Yeah, yeah, yeah. You’re all very funny.
Jokes aside, we actually do love these people. Spending time with them is important. And to be fair, being the brunt of humor can sometimes actually be a love language. What’s more, I can never forget that for most of my life, I was a contented meat-eater, snickering right along with everyone else at just such comments. So, I’m gracious.
I don’t want to be that uber-sensitive relative who can’t take a joke; that person for whom EVERYTHING is serious and worthy of a sermon. You know who I mean. Someone casually mentions the plight of . . . <insert hot issue of the day>. . . and our sermon-giver will burst forth with their copious thoughts, hold the room spellbound (well. . . some kind of bound) while they pontificate in a somewhat spiral fashion on the topic. They may even reach for their tablet where they have a 52-slide PowerPoint presentation at the ready. A quick look around the table and you’ll notice that everyone is silent and holding their forks at an odd angle trying to decide if they’re allowed to keep eating while pretending to listen. No one is sure how to disrupt the wearisome tirade. With any luck, Aunt Lucinda will take this moment to interject her yearly comment about the remains of her parasitic twin still lodged near her hip bone, and then we can all move on to dessert.
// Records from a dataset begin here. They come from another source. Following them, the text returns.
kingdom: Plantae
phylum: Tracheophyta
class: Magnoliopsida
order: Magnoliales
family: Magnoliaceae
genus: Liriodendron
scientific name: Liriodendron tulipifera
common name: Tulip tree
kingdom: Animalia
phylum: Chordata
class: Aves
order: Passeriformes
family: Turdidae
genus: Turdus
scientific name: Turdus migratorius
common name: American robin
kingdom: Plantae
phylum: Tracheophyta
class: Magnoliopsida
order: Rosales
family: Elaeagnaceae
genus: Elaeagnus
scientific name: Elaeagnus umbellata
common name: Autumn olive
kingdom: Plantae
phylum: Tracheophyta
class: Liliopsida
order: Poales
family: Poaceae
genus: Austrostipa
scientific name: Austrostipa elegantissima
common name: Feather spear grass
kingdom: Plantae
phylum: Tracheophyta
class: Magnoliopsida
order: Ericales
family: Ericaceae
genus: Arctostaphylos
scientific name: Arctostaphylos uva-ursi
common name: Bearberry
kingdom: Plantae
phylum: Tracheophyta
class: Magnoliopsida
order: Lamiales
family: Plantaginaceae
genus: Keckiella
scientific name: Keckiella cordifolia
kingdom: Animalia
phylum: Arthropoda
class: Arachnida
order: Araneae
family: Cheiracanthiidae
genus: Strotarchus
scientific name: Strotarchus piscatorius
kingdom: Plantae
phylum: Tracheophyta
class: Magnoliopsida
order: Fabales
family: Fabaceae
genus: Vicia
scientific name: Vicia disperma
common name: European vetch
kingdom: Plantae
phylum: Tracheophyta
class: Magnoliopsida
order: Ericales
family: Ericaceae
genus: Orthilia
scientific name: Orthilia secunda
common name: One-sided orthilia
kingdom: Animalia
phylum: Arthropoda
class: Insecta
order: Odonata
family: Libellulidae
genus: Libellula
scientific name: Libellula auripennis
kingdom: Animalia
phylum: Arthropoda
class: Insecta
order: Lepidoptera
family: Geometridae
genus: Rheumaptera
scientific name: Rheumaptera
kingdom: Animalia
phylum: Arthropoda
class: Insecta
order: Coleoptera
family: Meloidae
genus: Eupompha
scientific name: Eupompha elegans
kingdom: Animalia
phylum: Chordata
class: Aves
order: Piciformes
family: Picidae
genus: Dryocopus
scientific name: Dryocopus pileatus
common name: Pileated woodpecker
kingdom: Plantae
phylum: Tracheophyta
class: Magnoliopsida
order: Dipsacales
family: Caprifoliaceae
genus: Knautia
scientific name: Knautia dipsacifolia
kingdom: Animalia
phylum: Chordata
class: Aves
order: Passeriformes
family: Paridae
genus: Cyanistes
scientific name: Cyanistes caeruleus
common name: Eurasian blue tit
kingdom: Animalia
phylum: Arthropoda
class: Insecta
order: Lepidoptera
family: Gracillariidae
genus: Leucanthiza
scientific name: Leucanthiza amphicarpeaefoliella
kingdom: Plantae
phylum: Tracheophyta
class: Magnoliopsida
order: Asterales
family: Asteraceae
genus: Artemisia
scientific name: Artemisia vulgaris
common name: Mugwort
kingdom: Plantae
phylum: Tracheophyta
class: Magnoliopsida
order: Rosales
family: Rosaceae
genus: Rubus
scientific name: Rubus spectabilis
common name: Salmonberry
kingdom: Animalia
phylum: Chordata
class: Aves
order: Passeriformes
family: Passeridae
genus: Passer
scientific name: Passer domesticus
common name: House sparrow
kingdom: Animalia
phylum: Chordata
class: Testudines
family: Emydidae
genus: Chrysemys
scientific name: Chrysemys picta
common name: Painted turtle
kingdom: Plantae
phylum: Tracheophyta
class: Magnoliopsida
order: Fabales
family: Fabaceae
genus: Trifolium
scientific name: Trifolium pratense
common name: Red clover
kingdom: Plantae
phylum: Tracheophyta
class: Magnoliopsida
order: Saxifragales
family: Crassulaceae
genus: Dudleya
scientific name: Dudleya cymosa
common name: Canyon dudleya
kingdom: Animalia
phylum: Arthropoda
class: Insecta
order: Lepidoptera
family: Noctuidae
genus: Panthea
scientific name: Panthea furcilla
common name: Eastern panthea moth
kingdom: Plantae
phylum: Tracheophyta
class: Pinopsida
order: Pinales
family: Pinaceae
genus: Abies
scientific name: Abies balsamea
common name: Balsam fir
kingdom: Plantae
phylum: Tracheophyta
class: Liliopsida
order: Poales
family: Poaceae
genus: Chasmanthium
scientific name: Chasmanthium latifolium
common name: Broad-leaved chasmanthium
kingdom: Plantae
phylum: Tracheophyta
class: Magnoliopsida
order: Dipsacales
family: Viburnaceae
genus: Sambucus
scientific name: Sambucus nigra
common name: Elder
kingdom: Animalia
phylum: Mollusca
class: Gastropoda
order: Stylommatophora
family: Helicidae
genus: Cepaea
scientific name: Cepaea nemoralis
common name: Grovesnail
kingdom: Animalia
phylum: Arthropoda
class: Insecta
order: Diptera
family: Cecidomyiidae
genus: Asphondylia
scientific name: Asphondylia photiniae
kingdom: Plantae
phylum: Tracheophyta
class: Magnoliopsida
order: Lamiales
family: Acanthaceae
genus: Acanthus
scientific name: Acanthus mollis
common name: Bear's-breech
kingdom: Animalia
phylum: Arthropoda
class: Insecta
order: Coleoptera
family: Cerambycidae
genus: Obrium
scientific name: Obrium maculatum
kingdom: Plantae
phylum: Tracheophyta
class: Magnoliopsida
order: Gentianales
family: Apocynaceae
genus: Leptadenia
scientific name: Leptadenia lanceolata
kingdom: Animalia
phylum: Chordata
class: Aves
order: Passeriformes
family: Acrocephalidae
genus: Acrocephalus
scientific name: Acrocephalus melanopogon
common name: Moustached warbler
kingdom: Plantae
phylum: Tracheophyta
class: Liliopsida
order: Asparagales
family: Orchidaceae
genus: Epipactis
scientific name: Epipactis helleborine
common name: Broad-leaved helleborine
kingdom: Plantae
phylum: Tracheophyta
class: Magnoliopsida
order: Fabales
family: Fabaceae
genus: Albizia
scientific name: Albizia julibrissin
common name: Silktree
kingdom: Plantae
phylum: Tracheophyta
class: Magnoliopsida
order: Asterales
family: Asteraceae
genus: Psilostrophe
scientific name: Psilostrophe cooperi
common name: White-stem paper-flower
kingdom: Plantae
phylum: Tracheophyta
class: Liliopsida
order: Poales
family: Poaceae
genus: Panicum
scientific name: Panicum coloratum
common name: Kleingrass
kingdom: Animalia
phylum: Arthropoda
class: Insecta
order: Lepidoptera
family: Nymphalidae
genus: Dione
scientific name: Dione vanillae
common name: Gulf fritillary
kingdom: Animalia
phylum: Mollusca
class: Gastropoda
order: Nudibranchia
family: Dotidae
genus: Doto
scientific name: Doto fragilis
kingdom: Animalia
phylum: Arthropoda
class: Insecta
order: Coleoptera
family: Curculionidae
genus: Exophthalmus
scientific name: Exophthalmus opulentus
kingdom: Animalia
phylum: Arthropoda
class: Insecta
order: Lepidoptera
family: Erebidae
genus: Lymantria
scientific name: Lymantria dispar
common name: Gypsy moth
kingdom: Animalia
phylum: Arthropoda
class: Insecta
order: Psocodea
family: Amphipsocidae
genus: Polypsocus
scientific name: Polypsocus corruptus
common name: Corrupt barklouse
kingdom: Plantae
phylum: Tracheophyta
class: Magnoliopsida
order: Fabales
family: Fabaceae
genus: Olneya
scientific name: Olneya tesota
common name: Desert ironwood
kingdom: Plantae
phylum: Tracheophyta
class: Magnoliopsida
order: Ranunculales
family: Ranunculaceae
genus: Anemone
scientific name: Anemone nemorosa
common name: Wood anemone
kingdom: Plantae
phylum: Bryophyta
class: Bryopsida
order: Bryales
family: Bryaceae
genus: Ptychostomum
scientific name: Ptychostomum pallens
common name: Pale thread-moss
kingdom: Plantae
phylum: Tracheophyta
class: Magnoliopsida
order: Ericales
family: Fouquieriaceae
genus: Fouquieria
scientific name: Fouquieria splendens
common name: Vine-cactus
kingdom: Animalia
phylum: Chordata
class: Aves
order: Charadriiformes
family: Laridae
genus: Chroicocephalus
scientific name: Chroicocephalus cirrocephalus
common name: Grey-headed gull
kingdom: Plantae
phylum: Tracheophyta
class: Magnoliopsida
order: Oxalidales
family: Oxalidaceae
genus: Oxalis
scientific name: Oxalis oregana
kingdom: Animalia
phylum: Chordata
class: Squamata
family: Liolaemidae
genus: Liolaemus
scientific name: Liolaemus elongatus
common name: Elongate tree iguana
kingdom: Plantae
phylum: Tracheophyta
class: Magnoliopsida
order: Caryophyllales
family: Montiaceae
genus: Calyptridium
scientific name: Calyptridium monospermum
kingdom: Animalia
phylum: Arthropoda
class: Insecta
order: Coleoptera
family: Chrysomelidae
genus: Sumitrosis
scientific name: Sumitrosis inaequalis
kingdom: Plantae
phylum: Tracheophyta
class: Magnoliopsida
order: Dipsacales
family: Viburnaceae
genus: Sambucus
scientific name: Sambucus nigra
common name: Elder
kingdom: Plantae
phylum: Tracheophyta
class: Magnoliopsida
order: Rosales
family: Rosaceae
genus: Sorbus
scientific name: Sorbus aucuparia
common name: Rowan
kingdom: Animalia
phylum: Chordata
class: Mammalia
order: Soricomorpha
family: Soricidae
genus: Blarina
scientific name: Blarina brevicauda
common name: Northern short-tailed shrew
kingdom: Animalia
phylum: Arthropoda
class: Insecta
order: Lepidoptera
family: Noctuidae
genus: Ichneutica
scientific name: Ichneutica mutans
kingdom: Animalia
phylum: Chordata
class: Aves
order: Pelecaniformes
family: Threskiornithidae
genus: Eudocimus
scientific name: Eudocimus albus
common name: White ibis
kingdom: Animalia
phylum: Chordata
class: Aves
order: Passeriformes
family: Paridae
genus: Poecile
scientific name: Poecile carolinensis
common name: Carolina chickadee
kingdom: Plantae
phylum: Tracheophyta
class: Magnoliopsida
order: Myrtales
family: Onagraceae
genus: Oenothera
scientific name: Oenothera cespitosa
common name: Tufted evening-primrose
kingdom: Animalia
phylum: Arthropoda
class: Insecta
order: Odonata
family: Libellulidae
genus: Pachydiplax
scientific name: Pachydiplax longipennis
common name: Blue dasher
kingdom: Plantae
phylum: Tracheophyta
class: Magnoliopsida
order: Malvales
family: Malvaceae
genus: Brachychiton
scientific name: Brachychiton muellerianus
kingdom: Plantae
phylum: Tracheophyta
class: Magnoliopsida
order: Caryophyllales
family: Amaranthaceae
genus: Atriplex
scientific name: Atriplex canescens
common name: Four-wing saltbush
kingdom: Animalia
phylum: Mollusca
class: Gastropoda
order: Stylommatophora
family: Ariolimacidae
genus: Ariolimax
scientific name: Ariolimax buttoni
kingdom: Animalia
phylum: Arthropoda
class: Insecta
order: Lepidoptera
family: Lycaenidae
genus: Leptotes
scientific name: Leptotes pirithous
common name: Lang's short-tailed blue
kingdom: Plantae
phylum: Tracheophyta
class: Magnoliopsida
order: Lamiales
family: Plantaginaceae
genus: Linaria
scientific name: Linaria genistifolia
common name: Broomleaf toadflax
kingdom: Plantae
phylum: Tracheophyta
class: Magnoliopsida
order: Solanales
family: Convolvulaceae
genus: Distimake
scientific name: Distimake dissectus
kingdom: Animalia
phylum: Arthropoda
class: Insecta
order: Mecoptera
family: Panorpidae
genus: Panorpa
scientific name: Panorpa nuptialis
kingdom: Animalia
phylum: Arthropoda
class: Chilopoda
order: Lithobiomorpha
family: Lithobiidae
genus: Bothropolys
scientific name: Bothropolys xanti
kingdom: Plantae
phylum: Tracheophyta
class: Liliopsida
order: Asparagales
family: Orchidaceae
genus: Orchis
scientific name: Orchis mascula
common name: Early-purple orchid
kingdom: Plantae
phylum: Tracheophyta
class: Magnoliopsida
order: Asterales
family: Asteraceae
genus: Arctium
So, instead of being one of those sermon-givers, what should we do? One of my favorite mental health strategies when entering a predictable and mildly-hostile environment is to create a secret BINGO card where you and a friend mark off any item you hear that matches a square.
- Where do you get your protein? (Check B-4)
- I could never give up meat. (Look. . . It’s G-1!)
- I heard plant-based diets make you weak and sickly. (Mark O-2, if you have the strength.)
- Is this a religious thing? (Hit B-3, then cross yourself)
- Here, just have a little bite. (N-2, followed by a tiny gag)
- ANYTHING about bacon (G-4. And just sigh, because if you’re honest, you miss bacon.)
Someone throws out the final comment and with a knowing wink between co-conspirators, BINGO is declared. Huzzah. Go have some hummus.
I’m able find playful strategies because I do want these people in my life. They are part of the rich tapestry of my own history and I love them dearly. But as my reasons for living on a plant-based diet have shifted from merely health-consciousness to including a heart for animal welfare, the jokes land a bit differently. I’ll admit, sometimes my soul takes a bit of a hit. I can grow a smidge blue by the flippant references. So, I save one joke in my arsenal to pull out if I need it.
Question: How many meat-eaters does it take to change a lightbulb?
Answer: None. They’d rather just stay in the dark.